Awanui farmer and naturalist Kevin Matthews believes pelicans are in the Far North to stay.

A number of birds made themselves at home in Kerikeri, Kaipara and Ahipara earlier in the year, and there have been more recent sightings.

One appears to have taken up residence on a sand bank on Rangaunu Harbour, and three weeks ago a pair were seen riding the thermal updrafts off Cable Bay before heading off in the direction of Rangaunu Harbour.

"Eight were spotted on the shell bank out from Paua about three months ago, and four more have been hanging around the upper harbour near Unahi," Mr Matthews said.
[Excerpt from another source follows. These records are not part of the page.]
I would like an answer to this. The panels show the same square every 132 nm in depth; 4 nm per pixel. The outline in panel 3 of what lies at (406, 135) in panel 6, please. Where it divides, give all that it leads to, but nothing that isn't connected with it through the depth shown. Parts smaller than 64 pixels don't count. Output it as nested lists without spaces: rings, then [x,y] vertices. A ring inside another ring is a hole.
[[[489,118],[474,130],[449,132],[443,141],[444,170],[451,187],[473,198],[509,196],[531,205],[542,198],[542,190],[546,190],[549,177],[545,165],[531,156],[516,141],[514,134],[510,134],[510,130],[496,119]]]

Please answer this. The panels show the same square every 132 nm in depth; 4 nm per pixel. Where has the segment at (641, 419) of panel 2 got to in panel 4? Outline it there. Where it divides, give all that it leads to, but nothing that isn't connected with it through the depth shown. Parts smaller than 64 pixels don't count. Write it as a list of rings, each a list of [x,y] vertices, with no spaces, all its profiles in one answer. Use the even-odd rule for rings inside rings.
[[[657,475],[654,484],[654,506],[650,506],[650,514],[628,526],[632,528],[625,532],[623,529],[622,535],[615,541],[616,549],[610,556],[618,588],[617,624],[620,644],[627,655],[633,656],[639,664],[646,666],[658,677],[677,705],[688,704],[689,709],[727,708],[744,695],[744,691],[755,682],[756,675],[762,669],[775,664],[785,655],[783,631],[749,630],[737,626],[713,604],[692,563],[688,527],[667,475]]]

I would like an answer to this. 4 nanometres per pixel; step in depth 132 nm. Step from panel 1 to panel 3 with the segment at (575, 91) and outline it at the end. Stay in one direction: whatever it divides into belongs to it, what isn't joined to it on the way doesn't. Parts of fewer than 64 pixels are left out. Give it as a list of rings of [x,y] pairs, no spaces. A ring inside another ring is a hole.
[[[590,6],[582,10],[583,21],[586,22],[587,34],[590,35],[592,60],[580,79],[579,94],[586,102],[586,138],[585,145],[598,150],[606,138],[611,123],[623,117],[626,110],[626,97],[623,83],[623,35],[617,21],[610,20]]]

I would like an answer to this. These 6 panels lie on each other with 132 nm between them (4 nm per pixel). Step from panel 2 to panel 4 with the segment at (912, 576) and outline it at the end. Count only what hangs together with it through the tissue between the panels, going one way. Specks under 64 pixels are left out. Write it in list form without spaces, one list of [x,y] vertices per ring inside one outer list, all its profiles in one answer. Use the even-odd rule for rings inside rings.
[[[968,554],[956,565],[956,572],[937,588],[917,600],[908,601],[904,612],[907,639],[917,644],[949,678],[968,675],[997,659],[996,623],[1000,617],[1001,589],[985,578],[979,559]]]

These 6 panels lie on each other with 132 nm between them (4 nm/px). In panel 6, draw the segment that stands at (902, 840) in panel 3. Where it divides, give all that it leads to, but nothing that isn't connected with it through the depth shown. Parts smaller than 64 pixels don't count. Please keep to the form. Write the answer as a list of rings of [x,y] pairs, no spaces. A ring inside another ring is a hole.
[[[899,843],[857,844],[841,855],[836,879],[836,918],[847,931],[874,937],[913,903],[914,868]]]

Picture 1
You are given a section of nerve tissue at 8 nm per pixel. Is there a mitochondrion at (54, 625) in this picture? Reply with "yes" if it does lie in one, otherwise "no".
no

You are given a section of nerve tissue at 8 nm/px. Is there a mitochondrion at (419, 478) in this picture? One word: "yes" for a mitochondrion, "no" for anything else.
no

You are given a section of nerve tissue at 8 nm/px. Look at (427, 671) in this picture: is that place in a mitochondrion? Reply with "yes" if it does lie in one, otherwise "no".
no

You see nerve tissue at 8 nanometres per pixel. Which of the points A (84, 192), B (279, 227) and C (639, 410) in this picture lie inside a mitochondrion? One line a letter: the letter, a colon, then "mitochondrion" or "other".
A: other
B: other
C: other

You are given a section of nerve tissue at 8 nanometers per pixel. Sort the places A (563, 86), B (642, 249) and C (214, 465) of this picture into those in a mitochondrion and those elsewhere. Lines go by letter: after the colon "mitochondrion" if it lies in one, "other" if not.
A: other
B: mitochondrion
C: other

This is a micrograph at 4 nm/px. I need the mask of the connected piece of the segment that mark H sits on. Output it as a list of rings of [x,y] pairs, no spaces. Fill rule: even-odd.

The birds, Pelecanus conspicillatus, were visitors from Australia, where they were common in sheltered, shallow bays, estuaries and inland waters.

"They are found wherever there is a large body of water and plenty of food," he said.

"They feed mainly on fish, but also crustaceans (shrimp), insects and other aquatic animals."

Only time would tell if the birds had moved in permanently and would breed, but sightings were becoming much more common than in the past.

Only a handful of sightings had been reported in New Zealand in the last 125 years, including the Whanganui River (1890), Kaipara Harbour (1976), Southland (1977) and South Canterbury (1977-78).

Three pelicans seen on the Waitemata Harbour in January were thought to have been part of a flock of 18 that were seen together at Tapora, on the Kaipara Harbour, in April.